Damages of 144,000 euros which journalist Olga Wornat and the weekly Proceso were yesterday ordered to pay to President Vicente Fox’s wife, Marta Sahagún, were condemned by Reporters Without Borders today as “exorbitant.”
Yesterday’s ruling by judge Carlos Manuel Jiménez Mora of the Mexico City Federal District civil court upheld the amount of damages originally awarded by the same court, which ruled last March that an article by Wornat had attacked the First Lady’s “honour and dignity” and “violated her privacy.”
“The judge’s decision on matters of substance is not in question and it is not our job to dispute the grounds for that decision,” Reporters Without Borders said. “But is it right for the courts to put such an absurdly high value on ‘honour and dignity,’ a notion which by definition is very subjective?”
The press freedom organisation added: “We think the damages award is exorbitant in relation to the harm done and would undoubtedly not have been so high if the plaintiff were not Mexico’s First Lady. We nonetheless hope this judgment will put an end to the legal battle that has dragged on for more than a year between the Sahagún family and Olga Wornat.”
Wornat has written two controversial books about the Sahagún family - “La Jefa,” published in 2003, and “Crónicas Malditas,” published last year. It was an extract from the second book which Proceso published on 28 April 2005 under the headline, “Story of a suspicious annulment.” Dealing with the Vatican’s annulment of Marta Sahagún’s first marriage, it also referred to aspects of her sex life.
The First Lady immediately sued Wornat. Another lawsuit was soon also brought by her son, Manuel Bribiesca, who was alleged in “Crónicas Malditas” to have used his family ties for personal enrichment. Placed under house arrest in a Mexico City hotel from 6 May to 17 June last year, Wornat received death threats which prompted her to file her own lawsuit.
The Federal District civil court found Wornat and Proceso guilty on 26 March of this year, and ordered them on 2 May to pay the damages demanded by Sahagún. The Federal District high court of justice subsequently quashed the damages award at the request of Wornat’s lawyers.
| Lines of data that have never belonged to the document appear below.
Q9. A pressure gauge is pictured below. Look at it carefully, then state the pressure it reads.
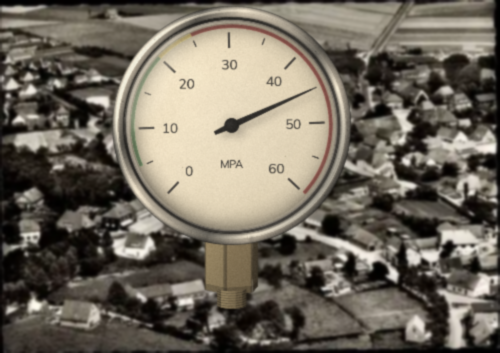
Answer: 45 MPa
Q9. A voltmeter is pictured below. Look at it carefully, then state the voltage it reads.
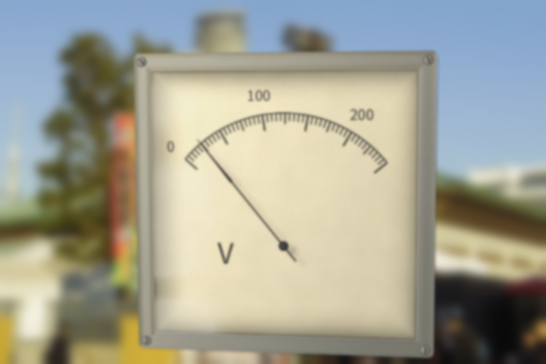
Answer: 25 V
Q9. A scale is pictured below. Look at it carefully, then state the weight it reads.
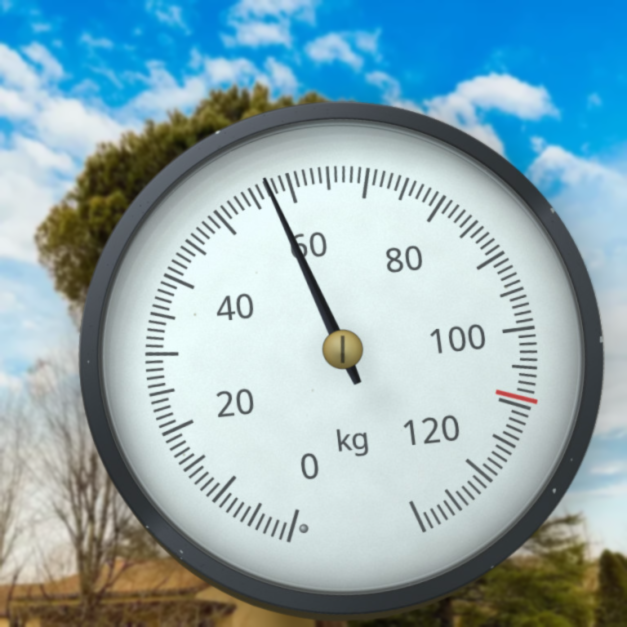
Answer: 57 kg
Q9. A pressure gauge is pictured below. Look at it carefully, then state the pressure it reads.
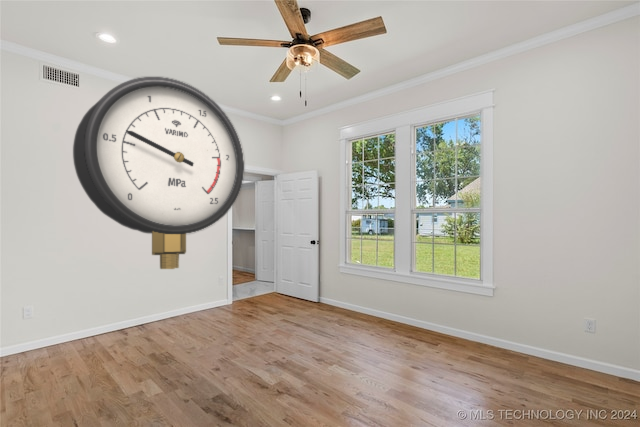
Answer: 0.6 MPa
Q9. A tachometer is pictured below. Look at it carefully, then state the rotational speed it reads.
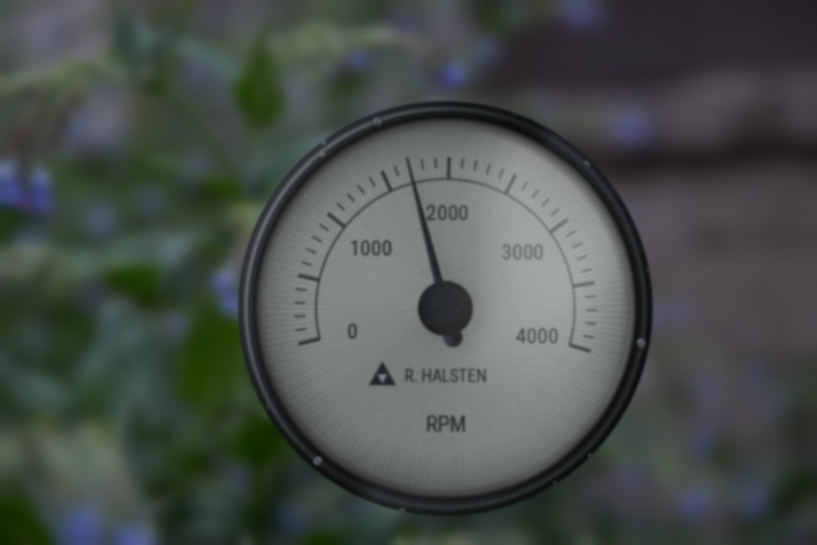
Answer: 1700 rpm
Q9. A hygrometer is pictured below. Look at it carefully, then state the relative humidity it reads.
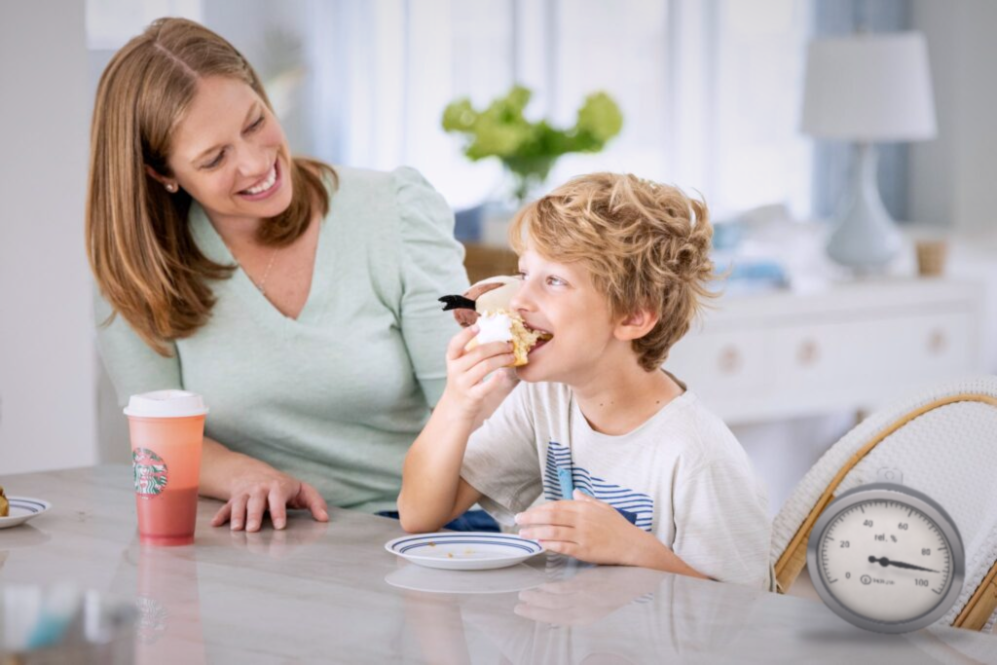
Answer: 90 %
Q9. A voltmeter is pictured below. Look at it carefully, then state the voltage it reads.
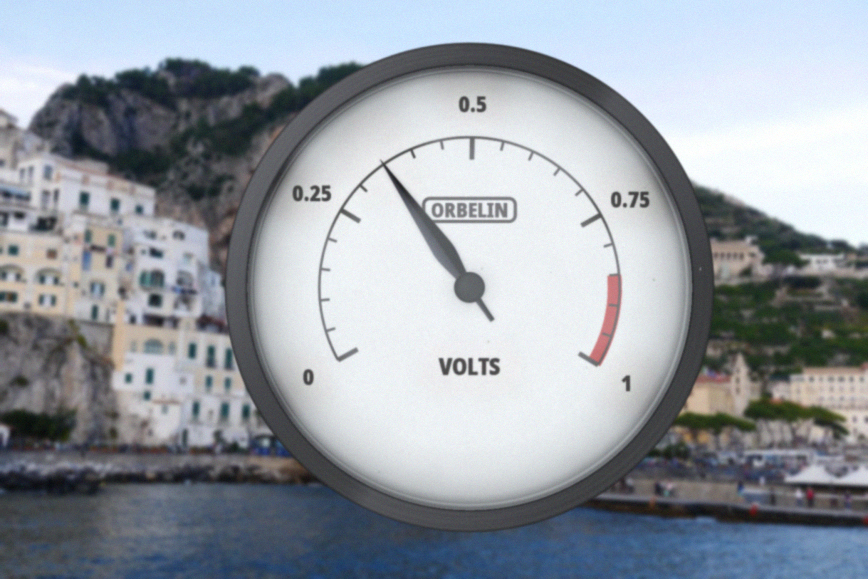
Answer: 0.35 V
After the Sahagún family appealed, the high court overturned its own decision on 20 September, confirming the original 26 March ruling.
In yesterday’s decision, Judge Jiménez confirmed the original sentence, which is that Wornat and Proceso should pay 144,000 in damages and publish the text of the court’s sentence in the magazine.
The outcry sparked by Wornat’s allegations about the financial practices of Bribiesca and his brother José meanwhile prompted the federal chamber of deputies to set up an commission to investigate the claims in May.